Answering my own question, the ARM architecture reference manual states that the DMB instruction ensures that all affected memory accesses by the PE executing the DMB that appear in program order before the DMB and those which originate from a different PE, ...which have been Observed-by the PE before the DMB is executed, are Observed-by each PE, ...before any affected memory accesses that appear in program order after the DMB are Observed-by that PE.

I think this means, in this case, that the store of FALSE to th_spin_here is observed in the correct order only by the releasing thread that issued the DMB. Other threads (e.g. the spinning thread) could still see the updates to th_spin_here and th_next_waiting out of order, unless they also issue DMB, which is the fix in this patch.

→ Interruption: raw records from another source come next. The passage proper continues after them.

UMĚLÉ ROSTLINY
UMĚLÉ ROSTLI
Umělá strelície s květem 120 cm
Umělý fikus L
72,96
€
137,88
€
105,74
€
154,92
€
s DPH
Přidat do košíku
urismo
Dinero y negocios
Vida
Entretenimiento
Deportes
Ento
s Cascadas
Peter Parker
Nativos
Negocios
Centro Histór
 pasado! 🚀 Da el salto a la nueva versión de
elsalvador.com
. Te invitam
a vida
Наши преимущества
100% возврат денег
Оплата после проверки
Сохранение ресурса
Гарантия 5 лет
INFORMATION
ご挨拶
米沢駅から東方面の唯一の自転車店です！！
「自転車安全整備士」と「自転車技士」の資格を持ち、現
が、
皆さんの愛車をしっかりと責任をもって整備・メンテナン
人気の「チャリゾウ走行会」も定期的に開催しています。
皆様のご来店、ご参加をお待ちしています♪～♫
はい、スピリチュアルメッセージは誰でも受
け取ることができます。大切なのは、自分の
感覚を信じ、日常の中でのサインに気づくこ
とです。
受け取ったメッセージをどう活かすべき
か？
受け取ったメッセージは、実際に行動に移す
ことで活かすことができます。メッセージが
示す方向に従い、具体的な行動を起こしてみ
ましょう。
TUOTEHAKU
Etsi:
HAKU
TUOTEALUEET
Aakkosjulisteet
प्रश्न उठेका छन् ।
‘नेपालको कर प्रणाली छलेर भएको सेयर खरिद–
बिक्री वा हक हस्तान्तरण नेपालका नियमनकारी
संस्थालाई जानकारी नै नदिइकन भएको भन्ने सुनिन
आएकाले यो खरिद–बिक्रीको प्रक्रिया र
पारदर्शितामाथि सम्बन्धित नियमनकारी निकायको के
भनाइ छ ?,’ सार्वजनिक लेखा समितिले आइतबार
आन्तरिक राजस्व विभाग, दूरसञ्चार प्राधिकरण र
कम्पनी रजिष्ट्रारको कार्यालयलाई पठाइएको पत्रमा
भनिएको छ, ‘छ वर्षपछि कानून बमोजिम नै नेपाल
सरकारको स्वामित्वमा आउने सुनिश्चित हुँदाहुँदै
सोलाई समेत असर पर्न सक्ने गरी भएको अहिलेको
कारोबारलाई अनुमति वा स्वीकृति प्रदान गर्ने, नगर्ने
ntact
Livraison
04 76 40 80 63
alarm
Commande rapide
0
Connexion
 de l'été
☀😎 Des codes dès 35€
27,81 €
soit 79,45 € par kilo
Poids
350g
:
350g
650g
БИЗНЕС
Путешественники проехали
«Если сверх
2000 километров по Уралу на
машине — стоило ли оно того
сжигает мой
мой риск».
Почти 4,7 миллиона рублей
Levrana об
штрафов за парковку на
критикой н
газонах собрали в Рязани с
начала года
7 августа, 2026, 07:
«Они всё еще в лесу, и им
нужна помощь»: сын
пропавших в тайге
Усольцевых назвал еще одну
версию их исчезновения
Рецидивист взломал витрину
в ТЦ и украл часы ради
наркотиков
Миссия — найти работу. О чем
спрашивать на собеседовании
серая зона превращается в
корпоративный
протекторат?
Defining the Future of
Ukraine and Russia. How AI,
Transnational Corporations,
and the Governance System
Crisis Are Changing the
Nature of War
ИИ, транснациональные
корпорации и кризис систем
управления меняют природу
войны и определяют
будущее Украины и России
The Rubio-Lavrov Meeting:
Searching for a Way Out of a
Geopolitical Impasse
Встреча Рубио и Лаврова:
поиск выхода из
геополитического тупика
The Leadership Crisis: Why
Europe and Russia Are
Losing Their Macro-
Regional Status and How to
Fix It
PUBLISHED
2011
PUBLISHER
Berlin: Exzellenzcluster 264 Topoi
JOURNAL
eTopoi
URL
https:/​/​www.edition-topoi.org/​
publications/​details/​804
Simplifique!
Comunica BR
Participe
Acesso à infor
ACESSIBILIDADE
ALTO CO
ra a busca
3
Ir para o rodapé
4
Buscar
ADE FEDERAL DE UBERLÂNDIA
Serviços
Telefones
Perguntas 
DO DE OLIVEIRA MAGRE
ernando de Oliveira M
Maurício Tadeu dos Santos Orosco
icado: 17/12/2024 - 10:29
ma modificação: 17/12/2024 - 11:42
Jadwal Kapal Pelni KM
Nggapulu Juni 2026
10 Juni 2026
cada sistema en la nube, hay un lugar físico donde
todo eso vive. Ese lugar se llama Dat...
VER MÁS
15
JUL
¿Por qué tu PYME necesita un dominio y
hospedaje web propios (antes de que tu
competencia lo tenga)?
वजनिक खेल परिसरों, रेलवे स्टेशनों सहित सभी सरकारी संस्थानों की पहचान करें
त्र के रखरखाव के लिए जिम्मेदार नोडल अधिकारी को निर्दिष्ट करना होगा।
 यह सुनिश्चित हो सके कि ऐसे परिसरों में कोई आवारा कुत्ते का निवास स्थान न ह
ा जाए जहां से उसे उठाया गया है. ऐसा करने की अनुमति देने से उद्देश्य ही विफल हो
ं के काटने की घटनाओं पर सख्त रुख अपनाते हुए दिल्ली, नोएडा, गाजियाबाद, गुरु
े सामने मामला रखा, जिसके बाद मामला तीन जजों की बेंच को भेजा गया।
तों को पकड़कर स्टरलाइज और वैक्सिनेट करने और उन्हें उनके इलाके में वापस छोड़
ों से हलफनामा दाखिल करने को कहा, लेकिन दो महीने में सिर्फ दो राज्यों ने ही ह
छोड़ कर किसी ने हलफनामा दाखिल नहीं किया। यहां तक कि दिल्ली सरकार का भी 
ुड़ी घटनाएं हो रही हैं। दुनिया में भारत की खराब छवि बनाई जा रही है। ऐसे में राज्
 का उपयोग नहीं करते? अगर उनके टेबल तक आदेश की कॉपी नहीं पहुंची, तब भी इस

Why doesn't the KMP_MB after the store to th_next_waiting guarantee that the unblocked thread sees that store?

Answering my own question, the ARM architecture reference manual states that the DMB instruction ensures that all affected memory accesses by the PE executing the DMB that appear in program order before the DMB and those which originate from a different PE, ...which have been Observed-by the PE before the DMB is executed, are Observed-by each PE, ...before any affected memory accesses that appear in program order after the DMB are Observed-by that PE.

I think this means, in this case, that the store of FALSE to th_spin_here is observed in the correct order only by the releasing thread that issued the DMB. Other threads (e.g. the spinning thread) could still see the updates to th_spin_here and th_next_waiting out of order, unless they also issue DMB, which is the fix in this patch.

Yes, without reference to a specific architecture I'd formulate it as follows:

  1. releasing thread
th_next_waiting = 0;
KMP_MB();
th_spin_here = FALSE;

ensures that the write to th_next_waiting is committed to memory before th_spin_here is set.

  1. spinning thread
KMP_WAIT(spin_here_p, FALSE, KMP_EQ, lck);
KMP_MB();
th_next_waiting != 0

ensures that the read of th_next_waiting comes from memory after spinning on th_spin_here.

Taken together this is the idiom to synchronize a value from one thread to another. (Well I think a full memory barrier is actually more than would be needed...)

@Hahnfeld Thanks for the explanation!

This revision was automatically updated to reflect the committed changes.